The patient receives a new diagnosis of peripheral artery disease and the nurse anticipates an order for what drug?

A)

Clopidogrel

B)

Persantine

C)

Aspirin

D)

Warfarin

Ans:

A

Feedback:

Clopidogrel (Plavix) is indicated for the treatment of patients who are at risk for ischemic events; patients with a history of myocardial infarction, peripheral artery disease, or ischemic stroke; and patients with acute coronary syndrome. Persantine, aspirin, and warfarin would not be indicated for this patient.

31.

The nurse admits a patient in acute respiratory distress secondary to pulmonary emboli. What drug will the nurse administer to lyse the clots?

A)

Urokinase

B)

Tenecteplase

C)

Rivaroxaban

D)

Fondaparinux

Ans:

A

Feedback:

Urokinase is used for lysis of pulmonary emboli and treatment of coronary thrombosis. Reteplase is used to treat coronary artery thrombosis associated with an acute myocardial infarction. Rivaroxaban is used to prevent deep vein thromboses that may lead to pulmonary emboli. Fondaparinux is used to treat and prevent venous thromboembolic events.

32.

The nurse is caring for a postpartum patient admitted to the intensive care unit with a diagnosis of disseminated intravascular coagulation (DIC). What is the drug of choice to treat this problem?

A)

Heparin

B)

Urokinase

C)

Aspirin

D)

Warfarin

Ans:

A

Feedback:

The treatment of choice for DIC is heparin, an anticoagulant. It prevents the clotting phase from being completed, thus inhibiting the breakdown of fibrinogen. It may also help avoid hemorrhage by preventing the body from depleting its entire store of coagulation factors. None of the other medications listed in this question are indicated for treatment of DIC and may, in fact, make the condition worse.

33.

By what route will the nurse administer the antihemophilic agent to the patient with hemophilia following a car accident?

A)

Oral

B)

Topical

C)

IV

D)

Sublingual

Ans:

C

Feedback:

All antihemophilic agents are administered IV and are not available for administration by any other route.

34.

The nurse administers agents that control bleeding to patients with hemophilia and what other condition?

A)

Liver disease

B)

Lymes disease

C)

Disseminated intravascular coagulation (DIC)

D)

Pheochromocytoma

Ans:

A

Feedback:

Drugs to control bleeding are also given to patients with liver disease because liver disease prohibits clotting factors and proteins needed for clotting from being produced in adequate quantities. Lymes disease, DIC, and pheochromocytoma are not indications for administration of agents to control bleeding.

35.

The nurse is caring for a pediatric patient with hemophilia who receives antihemophilic factor several times a year.
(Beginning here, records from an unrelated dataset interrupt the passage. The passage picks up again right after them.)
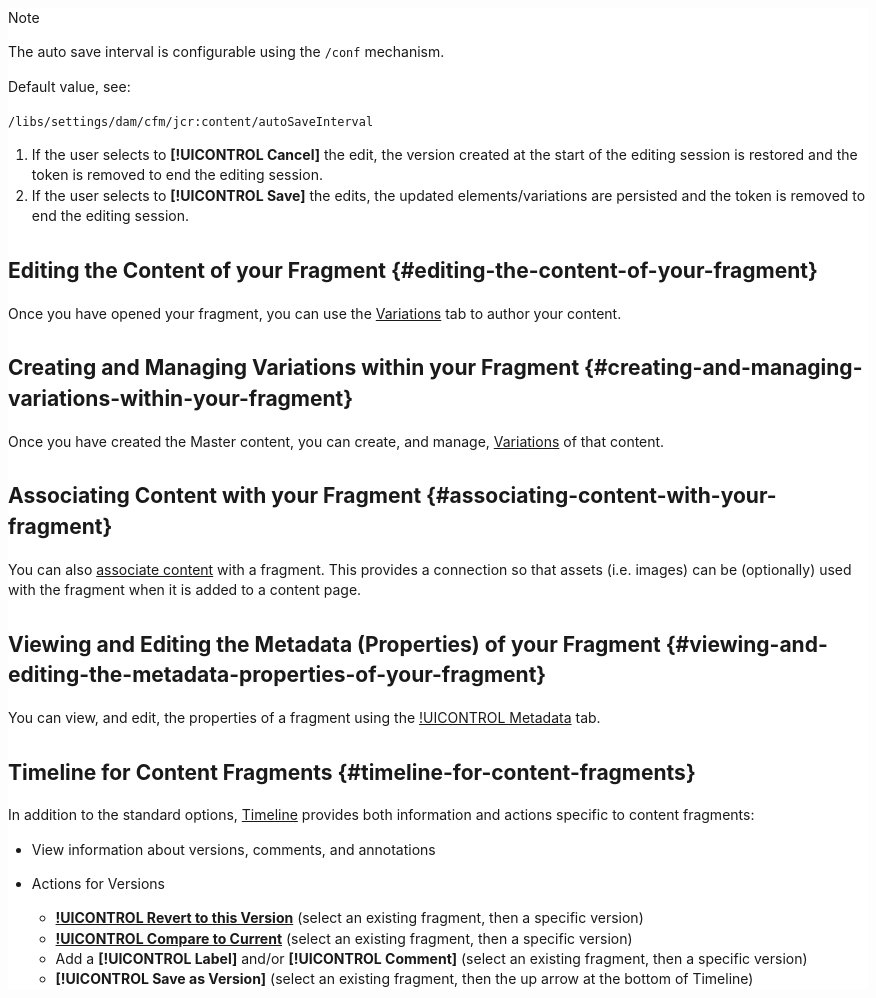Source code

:    >[!NOTE]
   >
   >The auto save interval is configurable using the `/conf` mechanism.
   >
   >Default value, see:
   >
   >`/libs/settings/dam/cfm/jcr:content/autoSaveInterval`

1. If the user selects to **[!UICONTROL Cancel]** the edit, the version created at the start of the editing session is restored and the token is removed to end the editing session.
1. If the user selects to **[!UICONTROL Save]** the edits, the updated elements/variations are persisted and the token is removed to end the editing session.

## Editing the Content of your Fragment {#editing-the-content-of-your-fragment}

Once you have opened your fragment, you can use the [Variations](content-fragments-variations.md) tab to author your content.

## Creating and Managing Variations within your Fragment {#creating-and-managing-variations-within-your-fragment}

Once you have created the Master content, you can create, and manage, [Variations](content-fragments-variations.md) of that content.

## Associating Content with your Fragment {#associating-content-with-your-fragment}

You can also [associate content](content-fragments-assoc-content.md) with a fragment. This provides a connection so that assets (i.e. images) can be (optionally) used with the fragment when it is added to a content page.

## Viewing and Editing the Metadata (Properties) of your Fragment {#viewing-and-editing-the-metadata-properties-of-your-fragment}

You can view, and edit, the properties of a fragment using the [!UICONTROL Metadata](content-fragments-metadata.md) tab.

## Timeline for Content Fragments {#timeline-for-content-fragments}

In addition to the standard options, [Timeline](managing-assets-touch-ui.md#timeline) provides both information and actions specific to content fragments:

* View information about versions, comments, and annotations
* Actions for Versions

    * **[!UICONTROL Revert to this Version](#reverting-to-a-version)** (select an existing fragment, then a specific version)
    * **[!UICONTROL Compare to Current](#comparing-fragment-versions)** (select an existing fragment, then a specific version)
    * Add a **[!UICONTROL Label]** and/or **[!UICONTROL Comment]** (select an existing fragment, then a specific version)
    * **[!UICONTROL Save as Version]** (select an existing fragment, then the up arrow at the bottom of Timeline)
What should this patient be regularly screened for? (Select all that apply.)

A)

HIV

B)

Hepatitis

C)

Anemia

D)

Infection

E)

Cardiomyopathy

Ans:

A, B, C

Feedback:

The most common adverse effects associated with antihemophilic agents involve risks associated with the use of blood products (e.g., in a patient with hepatitis or AIDS). Patients with hemophilia should also be monitored for anemia secondary to blood loss. There is no associated risk for infection or cardiomyopathy.